Note: That striking cover is by Leanne Shapton.

 

And another nonfiction selection that I didn’t make it all the way through:

A Book about Love, Jonah Lehrer

book-about-love(Abandoned at 31%.) Although I can see why he starts where he does, Lehrer’s early focus on attachment and attunement – two psychological theories of how babies learn to relate affectionately to others – means the book gets bogged down in studies performed on mice and/or children and feels more like a parenting book than anything else. (If that’s what you’re after, read All Joy and No Fun.) A glance at the table of contents suggests the rest of the book will go into marriage, divorce and how love changes over time, but I couldn’t be bothered to stick around.

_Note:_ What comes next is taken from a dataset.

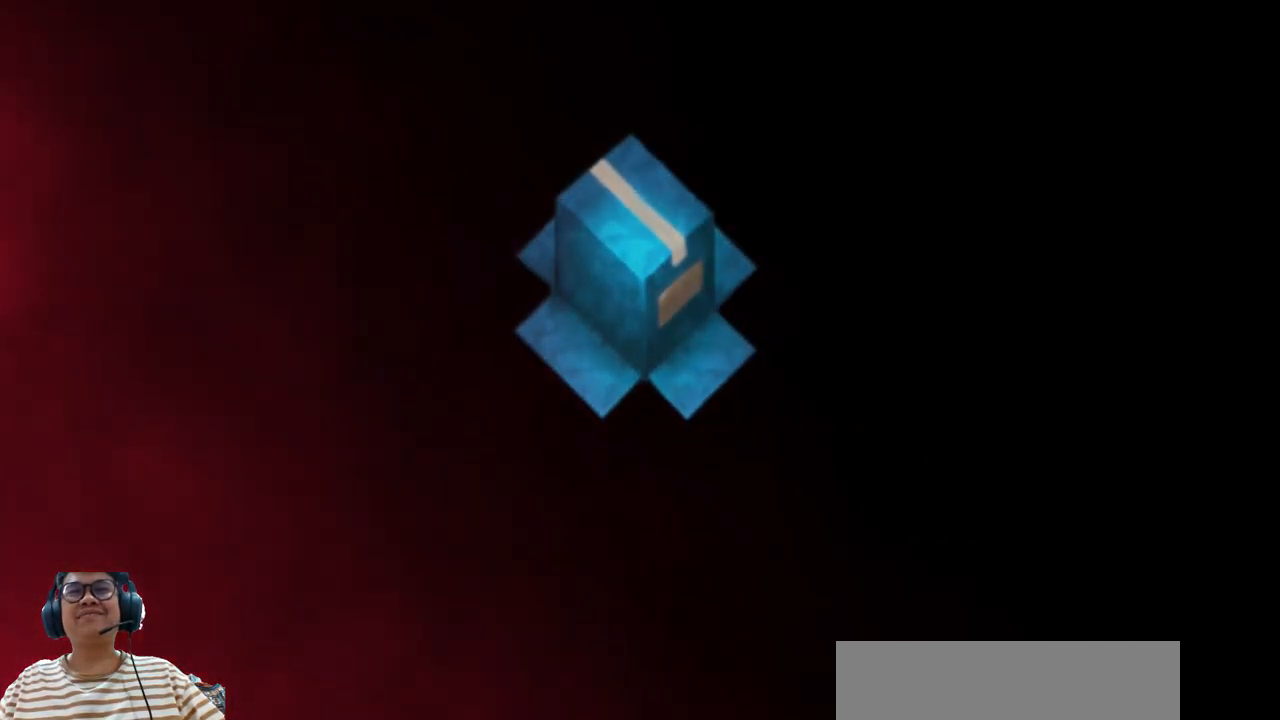
Gameplay with keyboard; each line is a JSON object with the keys held at the frame after it. "events" lists presses ("down") and releases ("up") of "b", "c", "down", "e", "left", "q", "r", "right", "t", "up", "v", "w", "x" and "z" between this image and that frame as [ms after this image, input, new state], when the widget could be followed in between. No other keys are recorded. Mouse input is not recorded.
{"keys": ["down"], "events": [[20, "z", "down"], [100, "z", "up"], [140, "down", "down"]]}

That said, Lehrer’s popular science writing is clear and engaging, and with the heartfelt mea culpa at the start of this book I couldn’t hold a grudge about his earlier plagiarism scandal. [Kindle book from NetGalley.]


No overtly heartwarming love stories in that selection, then, but are there any you fancy reading anyway? Have you read any “love” titles recently?